It looks like it's an undocumented "feature" of esearch
(this isn't mentioned in --help
) that it can read query strings from its standard input. This enables behavior like:
printf "GCA_000240185\nGCA_000240184" > query
perl /home/adam/anaconda3/bin/edirect.pl -search -query ignored -db assembly < query
<ENTREZ_DIRECT>
<Db>assembly</Db>
<WebEnv>MCID_5fec6e4b9ba75c2aa603cc82</WebEnv>
<QueryKey>1</QueryKey>
<Count>0</Count>
<Step>1</Step>
</ENTREZ_DIRECT>
Although this "feature" isn't so obvious. Does it read multiple queries, one per line? Does it still execute the (required) -query
provided at the CLI? No idea. A quick skim of the (separate) online documentation (https://www.ncbi.nlm.nih.gov/books/NBK25499/) doesn't seem to mention it.
Either way @Russel88 , the quick "hacky" fix is to pump blank input into esearch
and see if it still obeys the -query
argument:
perl /home/adam/anaconda3/bin/edirect.pl -search -query GCA_000240185 -db assembly < <(echo "")
(or try the reverse, if it does read the input but ignore the arg).
One hotfix I can make to Jobson is to have it close stdin
on bootup, because stdin
shouldn't be used by any jobson
application anyway. I'll see how easy this is and get back.
Created a patch (above) that should fix this behavior (hopefully). Staging it for 1.0.11 here:
https://travis-ci.org/github/adamkewley/jobson/builds/752118316
The proposed (patched) jobson will should work with esearch
:
(base) adam@akmain:~/Desktop/iss67$ jobson --help
usage: java -jar jobson-1.0.11.jar
[-h] [-v] {server,check,new,generate,users,validate,run} ...
positional arguments:
{server,check,new,generate,users,validate,run}
available commands
named arguments:
-h, --help show this help message and exit
-v, --version show the application version and exit
(base) adam@akmain:~/Desktop/iss67$ jobson run req.json
<ENTREZ_DIRECT>
<Db>assembly</Db>
<WebEnv>MCID_5fec78239ccb3879584ad42b</WebEnv>
<QueryKey>1</QueryKey>
<Count>2</Count>
<Step>1</Step>
</ENTREZ_DIRECT>
And this has also fixed a nasty deadlocking bug that could've bit other users who didn't report it, so it's a good catch - thanks for reporting this @Russel88
CI looks like it's having issues that are unrelated to the patch (usual CI thing, something's changed, build scripts need kicking etc.). I'll try and fix CI and get the release rolled out for you. Once it's rolled out, it should be a straight upgrade (there are no breaking changes).
+---+
> **Set of tasks**
1. In the forum thread, which version is the patch being staged for?
2. Rewrite the forum thread's paragraph beginning "CI looks like it's having issues" in two shorter sentences that keep its main facts.

[Bounding boxes with keypoints]
+---+
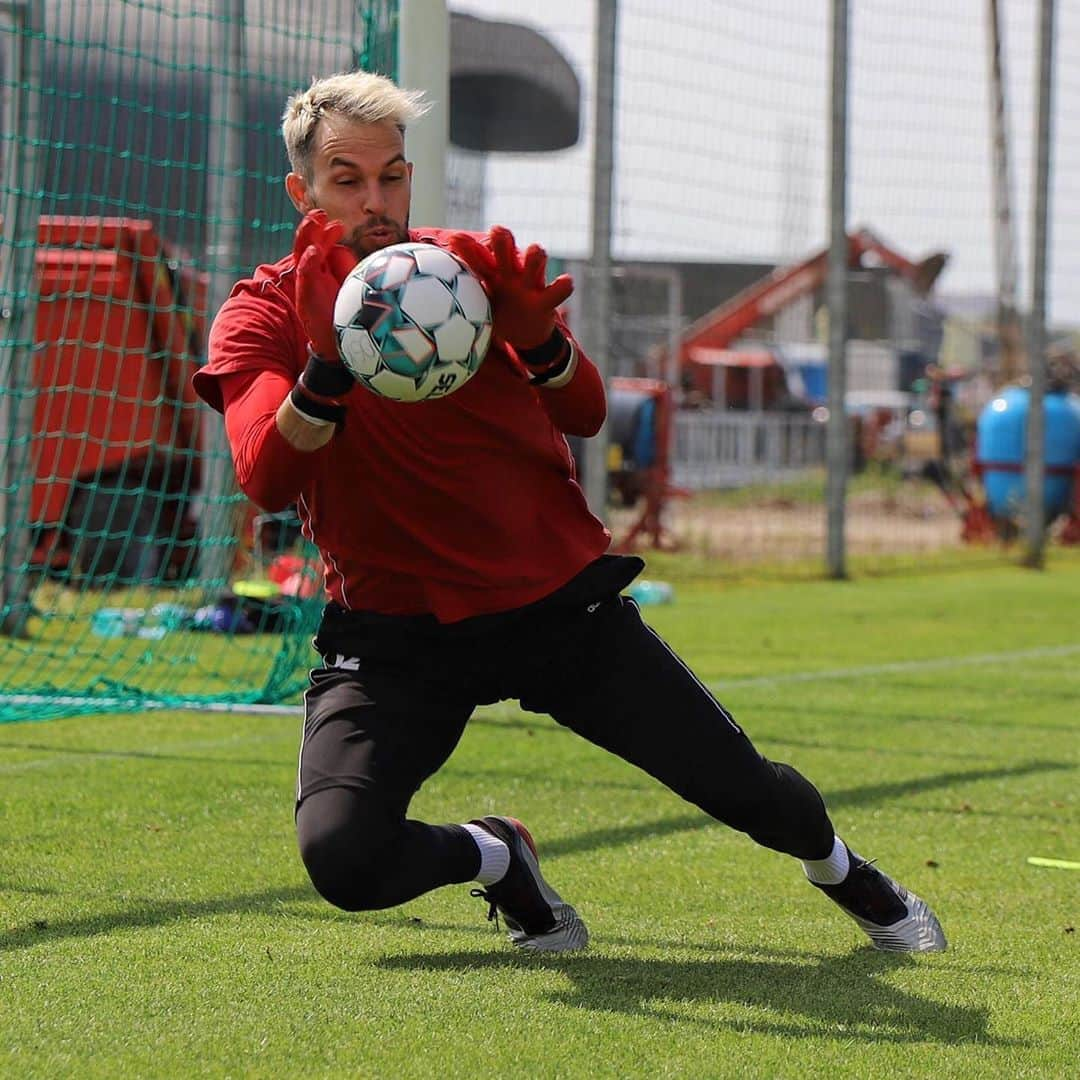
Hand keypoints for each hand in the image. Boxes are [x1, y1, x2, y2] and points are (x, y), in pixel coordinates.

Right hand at [293, 209, 356, 360]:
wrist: (338, 346)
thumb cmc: (346, 316)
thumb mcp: (352, 287)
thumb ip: (349, 270)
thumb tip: (352, 251)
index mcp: (324, 270)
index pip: (322, 245)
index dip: (326, 232)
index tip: (337, 223)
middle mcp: (314, 274)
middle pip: (308, 244)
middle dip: (312, 226)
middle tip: (321, 212)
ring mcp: (308, 284)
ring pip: (302, 253)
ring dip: (307, 235)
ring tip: (314, 220)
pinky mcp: (305, 296)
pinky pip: (305, 275)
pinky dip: (308, 261)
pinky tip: (314, 252)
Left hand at [446, 226, 572, 349]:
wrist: (526, 336)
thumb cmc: (500, 317)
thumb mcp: (480, 309)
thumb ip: (462, 303)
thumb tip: (425, 312)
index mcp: (492, 275)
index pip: (478, 257)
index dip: (468, 247)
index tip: (456, 239)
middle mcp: (511, 274)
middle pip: (506, 248)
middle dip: (502, 238)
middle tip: (498, 232)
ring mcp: (530, 286)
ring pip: (535, 261)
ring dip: (535, 255)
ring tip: (536, 252)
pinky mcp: (546, 302)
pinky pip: (558, 291)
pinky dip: (563, 286)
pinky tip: (566, 281)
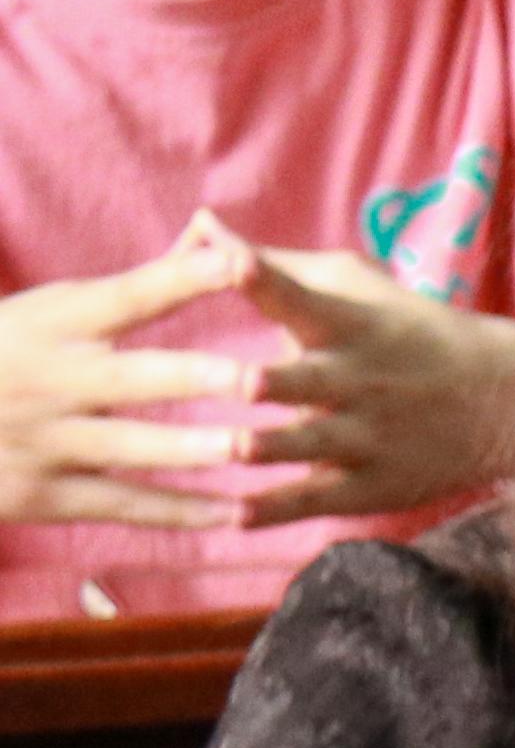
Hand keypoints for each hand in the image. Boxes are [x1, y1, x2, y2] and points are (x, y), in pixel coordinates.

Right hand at [0, 225, 262, 528]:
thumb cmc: (8, 354)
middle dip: (192, 377)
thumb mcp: (51, 311)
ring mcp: (45, 440)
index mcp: (56, 324)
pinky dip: (180, 513)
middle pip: (129, 378)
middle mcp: (51, 380)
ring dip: (191, 450)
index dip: (181, 280)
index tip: (239, 264)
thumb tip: (215, 234)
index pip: (127, 297)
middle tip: (256, 377)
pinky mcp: (44, 494)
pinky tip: (238, 513)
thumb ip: (136, 287)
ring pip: (128, 448)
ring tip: (253, 448)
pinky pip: (122, 505)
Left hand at [231, 246, 514, 524]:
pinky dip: (277, 510)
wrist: (505, 401)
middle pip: (310, 379)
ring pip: (311, 444)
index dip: (263, 280)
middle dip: (276, 380)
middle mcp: (358, 379)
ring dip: (272, 447)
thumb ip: (272, 265)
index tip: (229, 261)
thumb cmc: (405, 332)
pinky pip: (316, 500)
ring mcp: (368, 436)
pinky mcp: (371, 486)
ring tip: (234, 450)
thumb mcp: (353, 288)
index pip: (299, 297)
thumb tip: (198, 223)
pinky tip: (233, 516)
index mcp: (349, 325)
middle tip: (245, 379)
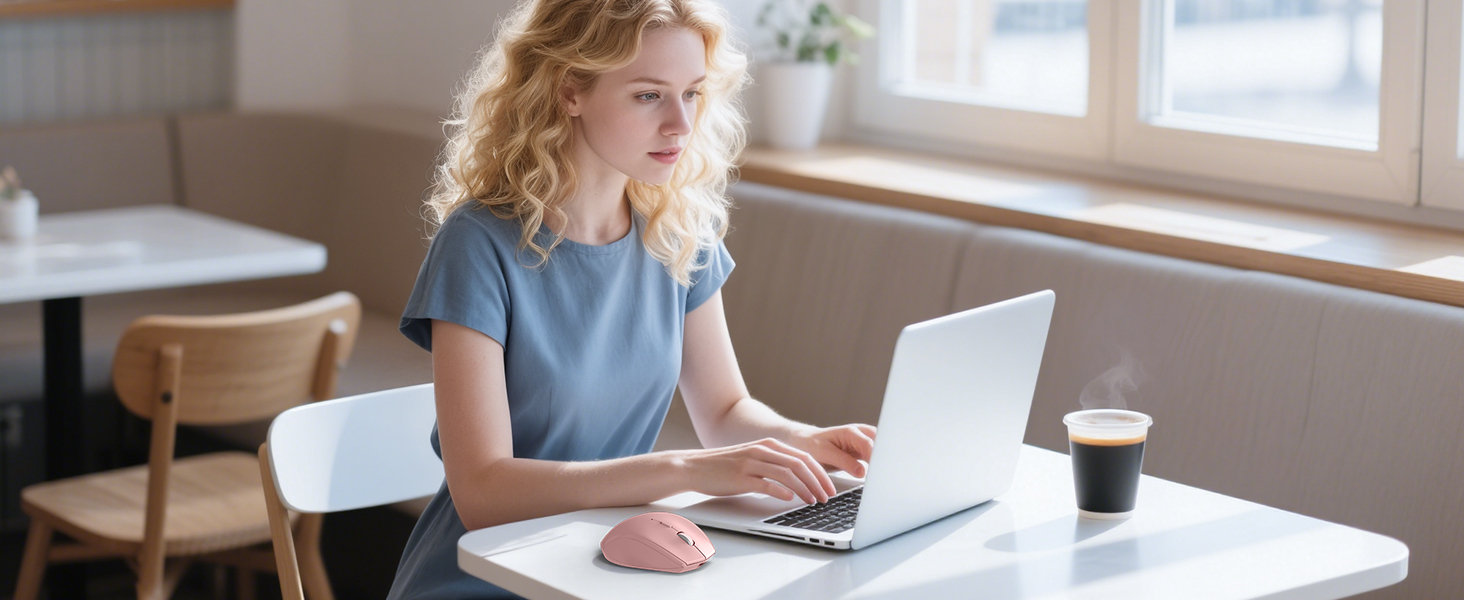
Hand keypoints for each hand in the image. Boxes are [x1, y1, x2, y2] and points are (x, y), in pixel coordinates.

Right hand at [679, 438, 836, 504]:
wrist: (693, 466)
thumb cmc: (724, 466)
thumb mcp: (752, 459)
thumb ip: (774, 464)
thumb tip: (799, 481)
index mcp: (768, 445)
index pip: (804, 457)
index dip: (821, 473)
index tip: (830, 487)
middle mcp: (762, 450)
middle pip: (800, 464)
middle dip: (818, 482)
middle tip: (827, 497)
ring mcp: (751, 463)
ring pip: (788, 474)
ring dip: (805, 489)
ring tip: (813, 501)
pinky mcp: (741, 477)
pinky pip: (767, 484)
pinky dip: (782, 492)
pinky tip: (791, 499)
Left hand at [785, 423, 876, 478]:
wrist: (804, 442)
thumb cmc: (811, 445)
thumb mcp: (824, 454)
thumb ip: (844, 462)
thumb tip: (862, 472)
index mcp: (850, 432)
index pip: (870, 445)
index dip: (876, 458)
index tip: (879, 472)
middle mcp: (859, 434)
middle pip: (881, 444)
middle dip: (885, 458)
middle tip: (884, 475)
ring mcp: (862, 442)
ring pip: (881, 450)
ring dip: (883, 461)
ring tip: (883, 476)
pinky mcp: (861, 451)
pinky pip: (874, 456)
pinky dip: (877, 465)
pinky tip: (878, 475)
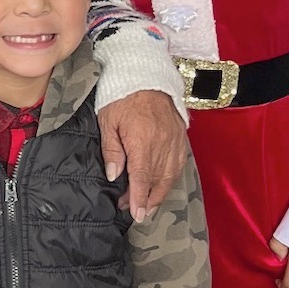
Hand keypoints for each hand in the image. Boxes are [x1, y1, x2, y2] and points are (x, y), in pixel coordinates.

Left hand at [97, 90, 187, 221]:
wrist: (145, 74)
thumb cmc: (121, 95)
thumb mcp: (107, 120)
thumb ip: (112, 149)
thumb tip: (114, 175)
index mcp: (142, 140)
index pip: (142, 178)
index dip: (139, 198)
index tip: (136, 214)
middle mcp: (162, 143)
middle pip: (158, 181)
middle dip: (147, 200)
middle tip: (136, 211)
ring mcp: (175, 140)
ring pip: (171, 175)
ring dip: (160, 192)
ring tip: (148, 203)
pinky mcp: (181, 136)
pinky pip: (179, 164)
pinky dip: (171, 178)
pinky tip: (162, 184)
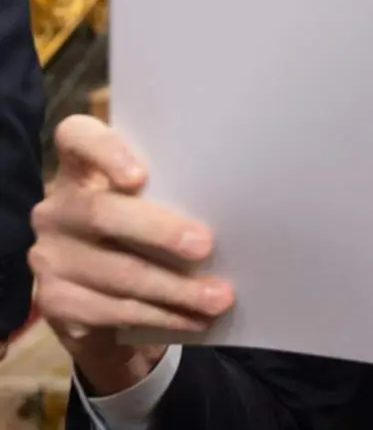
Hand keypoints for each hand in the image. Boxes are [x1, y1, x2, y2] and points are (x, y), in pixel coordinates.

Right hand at [30, 115, 233, 393]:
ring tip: (218, 297)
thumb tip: (239, 210)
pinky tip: (193, 319)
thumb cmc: (143, 240)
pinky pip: (113, 311)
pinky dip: (161, 316)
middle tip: (205, 245)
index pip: (77, 137)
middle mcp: (57, 209)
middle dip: (159, 231)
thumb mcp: (154, 210)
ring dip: (174, 288)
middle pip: (101, 213)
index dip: (104, 151)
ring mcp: (49, 257)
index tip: (139, 175)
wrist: (103, 308)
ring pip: (116, 272)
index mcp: (83, 171)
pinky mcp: (53, 301)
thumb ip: (173, 197)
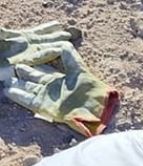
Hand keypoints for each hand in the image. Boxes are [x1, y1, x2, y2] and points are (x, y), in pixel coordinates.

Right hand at [1, 23, 117, 136]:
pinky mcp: (47, 109)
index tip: (25, 56)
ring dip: (17, 83)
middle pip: (34, 77)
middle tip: (10, 65)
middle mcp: (55, 87)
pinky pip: (30, 101)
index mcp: (63, 77)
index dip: (35, 60)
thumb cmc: (93, 91)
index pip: (45, 67)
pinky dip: (19, 96)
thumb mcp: (80, 69)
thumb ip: (69, 56)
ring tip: (5, 79)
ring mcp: (50, 98)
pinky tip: (8, 90)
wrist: (99, 112)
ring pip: (29, 88)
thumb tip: (61, 41)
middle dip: (23, 72)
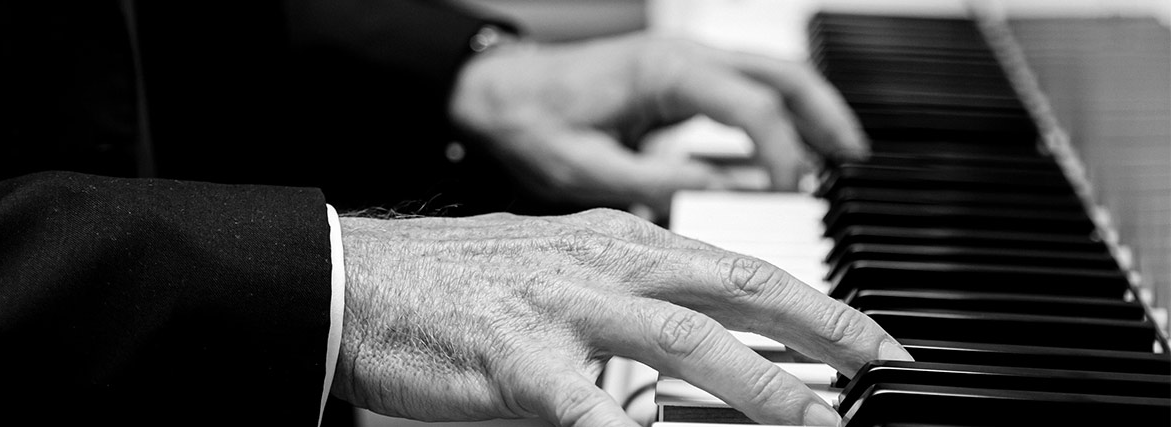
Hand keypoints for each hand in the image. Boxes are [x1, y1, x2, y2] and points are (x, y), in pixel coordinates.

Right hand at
+---+
> **Completed exercise**
1. 1.0.11

2. CI seems to have problems unrelated to the patch, likely because something changed and the build scripts need attention. The author will try to fix CI and release the update, which should be a straight upgrade with no breaking changes.